Professionally Stevens has downplayed her identity as the singer of a "golden oldie", stating in 2005: "I never did 'Sixteen Reasons' in my stage act. It was really a kids' song aimed at 12-year-old girls. It would be a little silly for me to do it now."

===Chart performance===
It was as "Sixteen Reasons" that Stevens' single debuted at #89 on the Billboard Hot 100 dated 1 February 1960, peaking at #3 on the chart dated 9 May 1960. "Sixteen Reasons" crossed over to the Hot R&B Sides chart, where it went to #10.

"Sixteen Reasons" also afforded Stevens a hit in the UK over the spring and summer of 1960 despite at least three cover versions. After reaching #9 - its overall UK peak - in May 1960, Stevens' single re-entered the top 20 at #17 that June, spending 12 weeks on the chart in all.

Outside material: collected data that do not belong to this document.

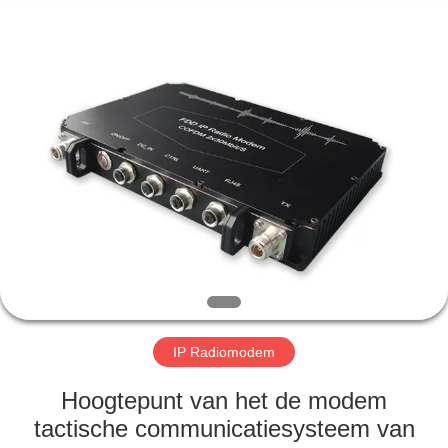
Shenzhen
Huanuo
Innovate
Technology
Co.,Ltd.
All
Rights
Reserved.
THUIS
PRODUCTEN
OVER
ONS
FABRIEKSTOUR
IP Radiomodem
KWALITEITSCONTROLE
Hoogtepunt van het de modem
tactische communicatiesysteem van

Total sales for Connie Stevens' "Sixteen Reasons" single are estimated at two million units. The sheet music for the song was also a bestseller in both the US and the UK. "Sixteen Reasons" was a popular song on the American Forces Network in Germany that summer.

===Chart positions===

| Chart (1960) | Peak position |
|---|---|
| UK Singles (OCC) | 9 |
| U.S. Billboard Hot 100 | 3 |
| U.S. Billboard Hot R&B Sides | 10 |

==Cover versions==
- In 1960, there were three aforementioned covers by British singers, specifically Sheila Buxton, Shani Wallis and Marion Ryan.
- In 1960 Italian singer Angelina Monti rendered "Sixteen Reasons" in German as Sechzehn Gründe.
- Also in 1960, Auckland-singer Esme Stephens and The Silhouettes With The Peter Posa Combo released "Sixteen Reasons" in New Zealand on Zodiac Records; coupled with a cover of Anita Bryant's "Paper Roses"; the single reached #5 on the Lever Hit Parade.
- The Lettermen, who Stevens had played with as The Foremost, recorded a version of the track for their 1962 album, Once Upon a Time.
- Lawrence Welk featured the song on his 1964 album, The Golden Millions.
- A comedy version was released as a double A-side on the Laverne & Shirley single Chapel of Love in 1976.
- Lisa Mychols remade "Sixteen Reasons" for her 1991 Lost Winter's Dream album.

==Popular culture==
- "Sixteen Reasons" is prominently showcased in David Lynch's 2001 film Mulholland Drive with actress Elizabeth Lackey, whose character lip-syncs to the Connie Stevens track.